La salvación estriba en una enérgica marcha hacia un futuro más radiante y claro. No necesitamos el libre desarrollo de viejas tradiciones y hábitos. El movimiento por la emancipación de la mujer no ha hecho más que dar el primer paso en esa dirección. Es de esperar que reúna sus fuerzas para dar el siguiente. El derecho de voto o la equiparación de los derechos civiles pueden ser buenas exigencias, pero la verdadera emancipación no surgirá de las urnas de votación ni de los juzgados. Surgirá del alma de la mujer. La historia nos enseña que cada clase oprimida alcanza su verdadera liberación frente a sus amos a través de su propia lucha. Es necesario que la mujer aprenda esta lección, que se percate que su libertad será tan amplia como su capacidad le permita obtener. Es, por tanto, mucho más importante para ella empezar por su regeneración interna, liberarse del peso de los prejuicios, tradiciones y costumbres. La exigencia de la igualdad de derechos en cada aspecto de la vida es justa y razonable; pero, después de todo, el más vital derecho es el derecho a amar y ser amada. De hecho, si la parcial emancipación quiere llegar a ser una completa y verdadera emancipación de la mujer, debe dejar de lado las ridículas nociones de que ser amada, estar comprometida y ser madre, es sinónimo con estar esclavizada o subordinada. Se deberá dejar de lado la absurda noción del dualismo de los sexos o que el hombre y la mujer representan dos mundos antagónicos.

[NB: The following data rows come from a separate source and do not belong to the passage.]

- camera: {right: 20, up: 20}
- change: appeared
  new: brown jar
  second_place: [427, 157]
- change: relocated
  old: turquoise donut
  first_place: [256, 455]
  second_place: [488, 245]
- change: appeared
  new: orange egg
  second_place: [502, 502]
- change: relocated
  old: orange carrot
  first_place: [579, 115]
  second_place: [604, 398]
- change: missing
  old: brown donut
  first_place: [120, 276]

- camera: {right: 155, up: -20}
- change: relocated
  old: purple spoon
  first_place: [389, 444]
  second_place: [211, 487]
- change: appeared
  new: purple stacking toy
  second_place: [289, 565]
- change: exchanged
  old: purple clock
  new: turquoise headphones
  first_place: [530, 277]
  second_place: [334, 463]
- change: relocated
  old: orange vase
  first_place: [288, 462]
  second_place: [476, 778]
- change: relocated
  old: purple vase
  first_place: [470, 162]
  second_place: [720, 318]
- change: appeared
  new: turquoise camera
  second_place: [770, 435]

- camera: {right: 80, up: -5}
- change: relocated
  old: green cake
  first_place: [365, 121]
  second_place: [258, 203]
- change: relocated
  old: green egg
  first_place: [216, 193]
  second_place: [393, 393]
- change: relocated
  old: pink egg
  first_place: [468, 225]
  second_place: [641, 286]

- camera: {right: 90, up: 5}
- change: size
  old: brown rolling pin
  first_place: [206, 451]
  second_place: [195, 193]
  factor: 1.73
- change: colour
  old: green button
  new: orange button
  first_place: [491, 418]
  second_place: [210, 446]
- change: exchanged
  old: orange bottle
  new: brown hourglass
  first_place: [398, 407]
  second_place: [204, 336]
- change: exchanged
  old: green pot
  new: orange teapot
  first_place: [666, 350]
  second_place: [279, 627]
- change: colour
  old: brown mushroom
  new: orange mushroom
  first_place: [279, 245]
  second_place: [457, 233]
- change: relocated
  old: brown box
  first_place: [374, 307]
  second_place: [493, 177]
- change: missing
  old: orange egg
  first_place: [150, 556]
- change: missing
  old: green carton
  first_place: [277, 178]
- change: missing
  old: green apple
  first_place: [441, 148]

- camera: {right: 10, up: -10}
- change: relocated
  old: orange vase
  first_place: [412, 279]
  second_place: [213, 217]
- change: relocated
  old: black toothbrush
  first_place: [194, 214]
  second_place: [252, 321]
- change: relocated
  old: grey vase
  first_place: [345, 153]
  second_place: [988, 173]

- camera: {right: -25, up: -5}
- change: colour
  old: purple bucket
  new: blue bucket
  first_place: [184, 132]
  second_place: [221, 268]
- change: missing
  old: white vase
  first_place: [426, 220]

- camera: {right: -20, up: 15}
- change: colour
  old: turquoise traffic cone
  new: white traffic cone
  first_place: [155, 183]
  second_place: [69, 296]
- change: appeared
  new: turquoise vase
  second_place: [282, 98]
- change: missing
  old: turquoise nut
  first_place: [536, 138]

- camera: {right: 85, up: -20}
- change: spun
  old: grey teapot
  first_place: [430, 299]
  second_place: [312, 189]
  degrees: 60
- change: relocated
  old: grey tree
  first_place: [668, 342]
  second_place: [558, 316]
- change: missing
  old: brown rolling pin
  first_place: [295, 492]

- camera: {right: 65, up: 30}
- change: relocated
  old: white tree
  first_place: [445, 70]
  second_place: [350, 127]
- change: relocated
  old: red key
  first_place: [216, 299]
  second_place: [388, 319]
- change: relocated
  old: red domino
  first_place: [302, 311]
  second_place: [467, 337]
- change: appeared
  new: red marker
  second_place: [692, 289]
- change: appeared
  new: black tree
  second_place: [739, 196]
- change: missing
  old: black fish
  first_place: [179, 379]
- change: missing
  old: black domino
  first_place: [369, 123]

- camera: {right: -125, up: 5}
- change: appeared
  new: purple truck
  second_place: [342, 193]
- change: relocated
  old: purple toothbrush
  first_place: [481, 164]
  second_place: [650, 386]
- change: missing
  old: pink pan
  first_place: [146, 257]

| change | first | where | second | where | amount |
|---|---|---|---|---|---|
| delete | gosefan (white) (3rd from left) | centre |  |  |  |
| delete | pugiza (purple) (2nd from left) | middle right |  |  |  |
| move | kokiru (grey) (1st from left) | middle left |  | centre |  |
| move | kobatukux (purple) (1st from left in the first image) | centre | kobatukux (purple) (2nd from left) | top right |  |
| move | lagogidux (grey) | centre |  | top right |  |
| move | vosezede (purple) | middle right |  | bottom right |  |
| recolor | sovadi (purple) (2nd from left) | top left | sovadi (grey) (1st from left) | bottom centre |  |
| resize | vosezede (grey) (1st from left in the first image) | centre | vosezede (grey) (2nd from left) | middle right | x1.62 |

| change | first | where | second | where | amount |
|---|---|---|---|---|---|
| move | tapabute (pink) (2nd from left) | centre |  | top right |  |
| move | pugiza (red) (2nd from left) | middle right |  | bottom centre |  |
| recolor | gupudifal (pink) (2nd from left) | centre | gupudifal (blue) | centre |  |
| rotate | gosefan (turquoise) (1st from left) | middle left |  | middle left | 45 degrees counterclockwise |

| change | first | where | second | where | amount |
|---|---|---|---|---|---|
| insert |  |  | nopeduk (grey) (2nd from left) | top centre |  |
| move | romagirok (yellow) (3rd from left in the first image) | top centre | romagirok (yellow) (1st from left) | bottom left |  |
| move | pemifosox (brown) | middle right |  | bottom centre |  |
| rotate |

La insignificancia separa; la amplitud une. Seamos grandes y generosas. No descuidemos las cuestiones vitales debido a inmensidad de nimiedades que nos enfrentan. Una verdadera concepción de la relación entre los sexos no debe admitir los conceptos de conquistador y conquistado; debe suponer sólo esta gran cuestión: darnos sin límite con el objetivo de hallarnos más ricos, más profundos, mejores. Sólo esto podrá llenar el vacío y transformar la tragedia de la emancipación de la mujer en una dicha, en una alegría ilimitada.